Environmentalist and primatologist Jane Goodall is buying chances to win a Wyoming hunting license to bag a grizzly bear. But she never intends to go through with the hunt.
Goodall, 84, known for her work with chimpanzees, is teaming up in this endeavor with Cynthia Moss, 78, who is famous for fighting elephant poachers in Africa. But they don’t intend to hunt the grizzly; theirs is an act of civil disobedience.
Goodall and Moss are protesting Wyoming’s first legalized hunt in 44 years of 22 grizzly bears, National Geographic reported. Slated to be held in the Yellowstone region, the hunt comes one year after the grizzly was removed from federal protection.

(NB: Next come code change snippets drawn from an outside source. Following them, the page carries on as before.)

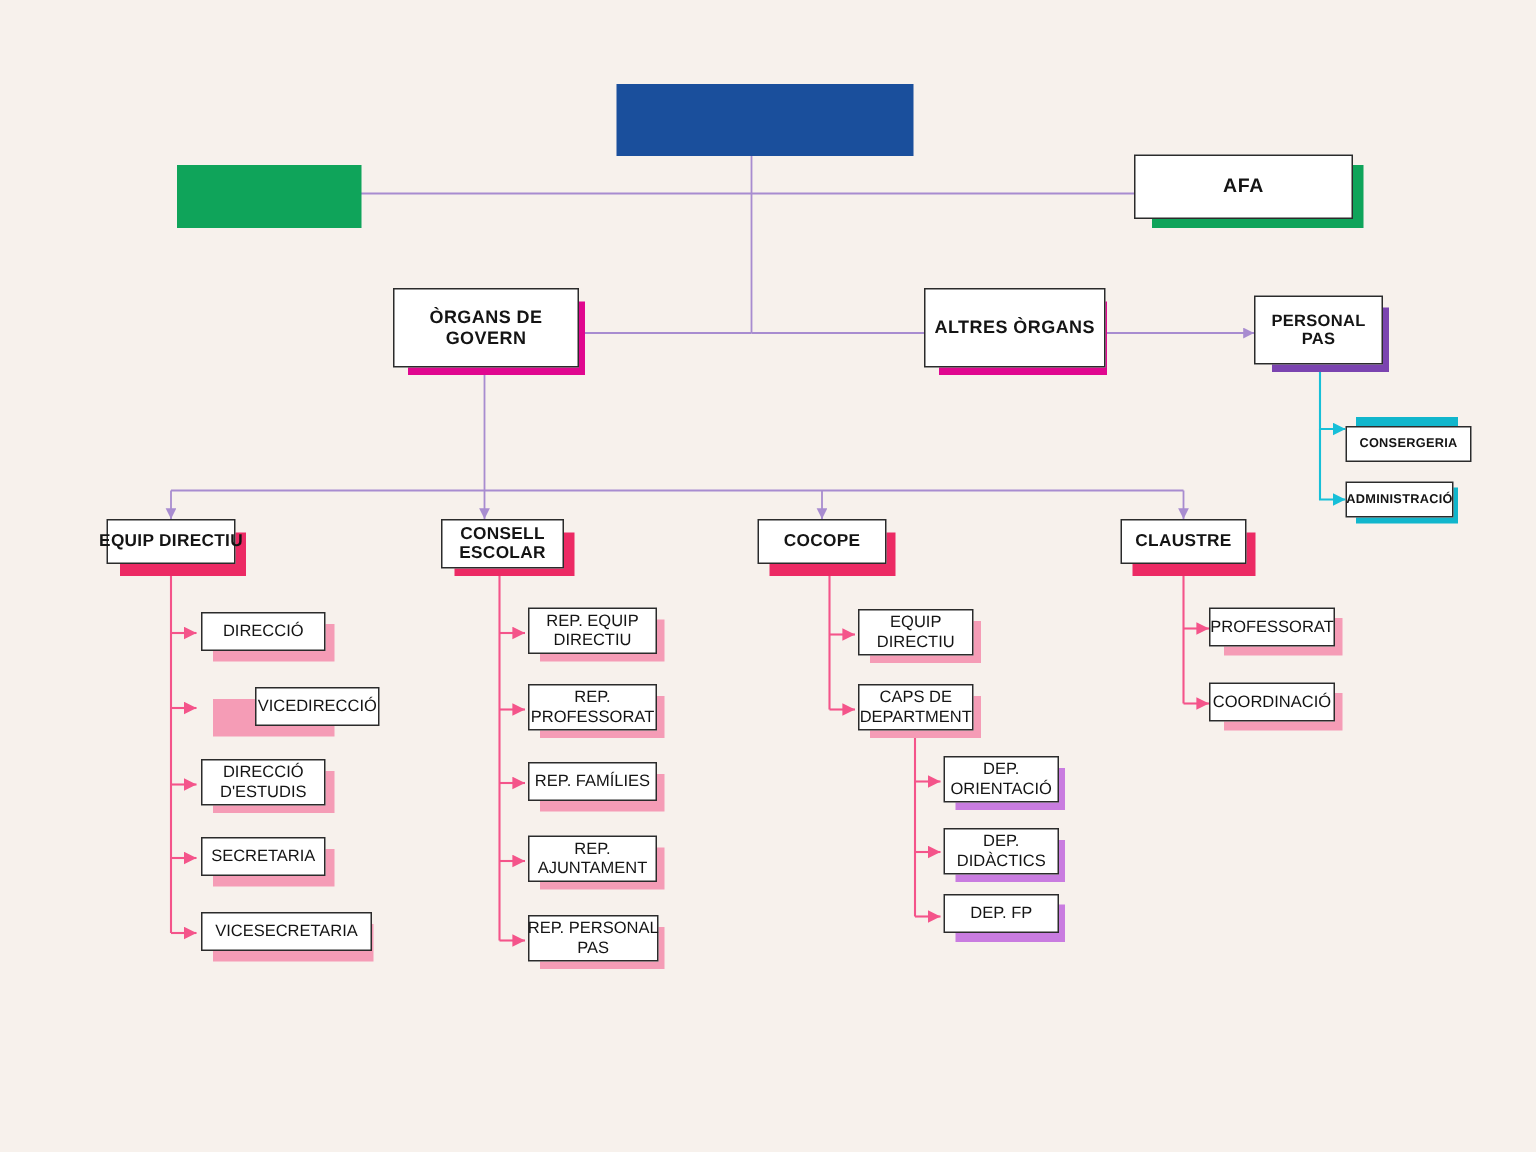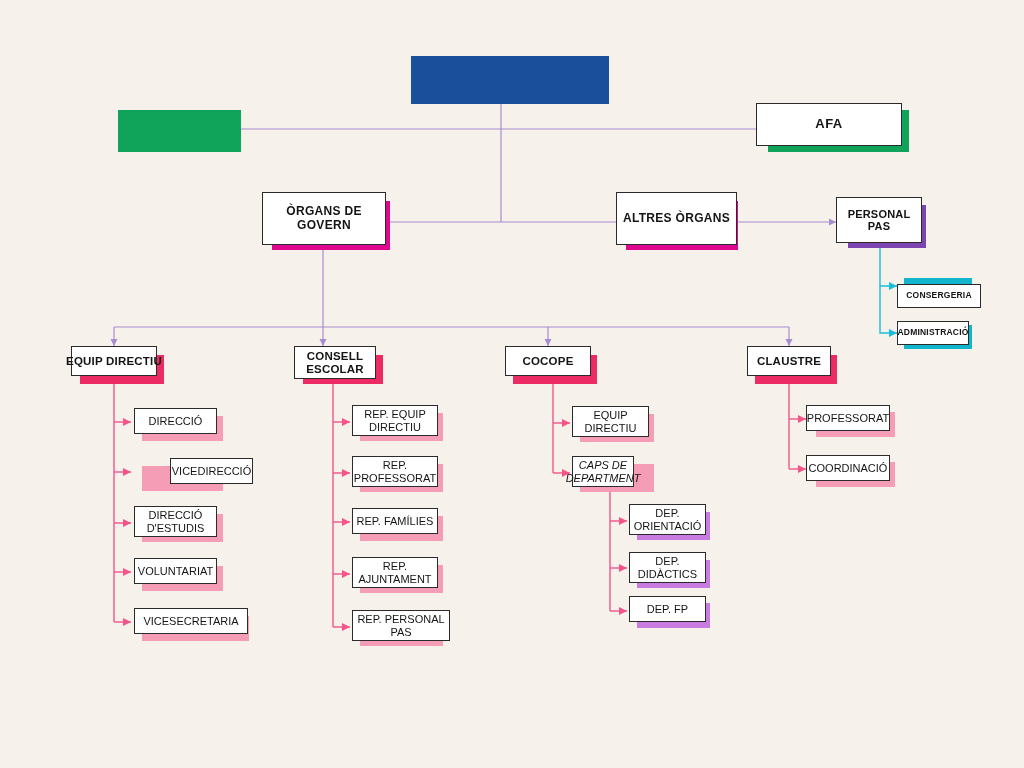"CAPS DE" div.node { font-style: italic -> none; width: 62px -> 77px }
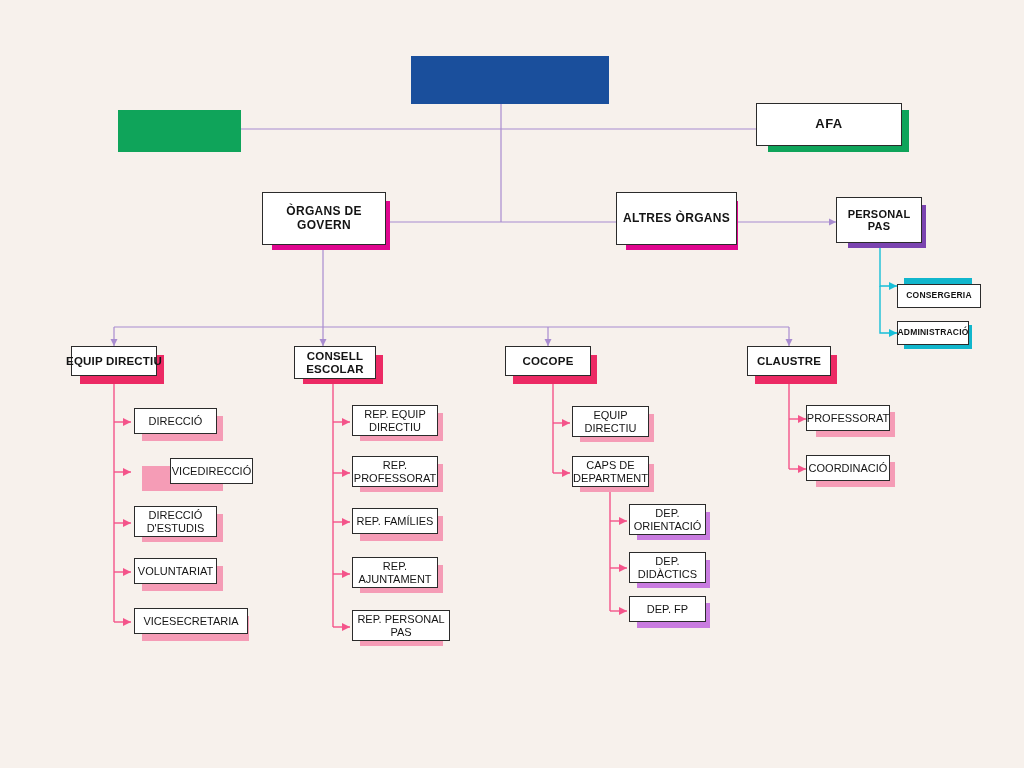"VOLUNTARIAT" span.lbl { text: VOLUNTARIAT -> SECRETARIA }
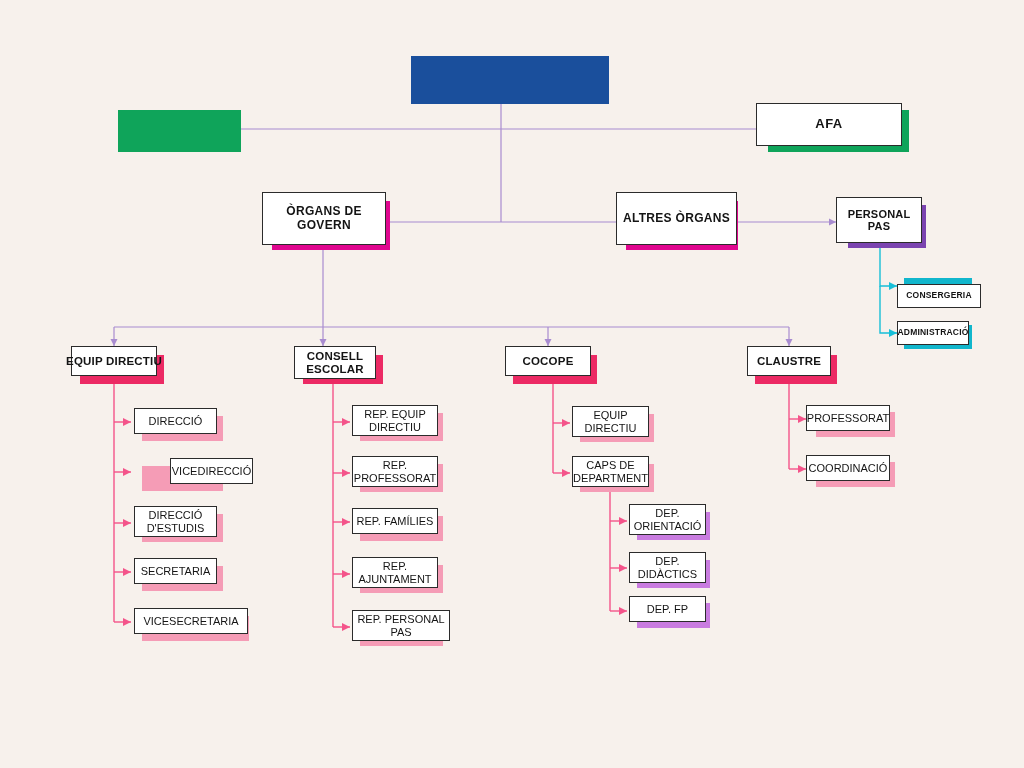"REP. PERSONAL" div.node { width: 98px -> 87px }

The Wyoming Wildlife Commission unanimously approved the measure two months ago, 7-0.
The campaign against the planned trophy hunting, called “Shoot ‘em With A Camera, Not A Gun,” has gained steam, mainly among women, and caught state officials by surprise, National Geographic reported.
The plan is to overload the state’s hunting lottery system with applications from nonhunters. Those who receive one of the coveted 22 permits will head to the mountains when the season starts, armed with a camera rather than a gun.
“People felt desperate, wanting to do something positive that could help keep these bears alive. I think we surprised ourselves at how much public support this has gotten in so little time,” Lisa Robertson, a Jackson Hole conservationist, told National Geographic.
The campaign grew as a grassroots effort on social media and from an ad in the Jackson Hole newspaper in which local Ann Smith provided her personal phone number.
“What stunned me is the number of positive calls I’ve received and 85 to 90 percent have come from women,” Smith said, National Geographic reported. “No one has called me up on the phone and yelled at me.”
Smith also promotes the campaign by driving around Jackson Hole in a replica antique pick-up truck with a huge teddy bear in the bed sporting a sign that reads “Grizzly Lives Matter.” Reaction to that has been positive, also.
“I’ve received lots of affirmative horn honks and people giving me thumbs up,” she said, National Geographic reported.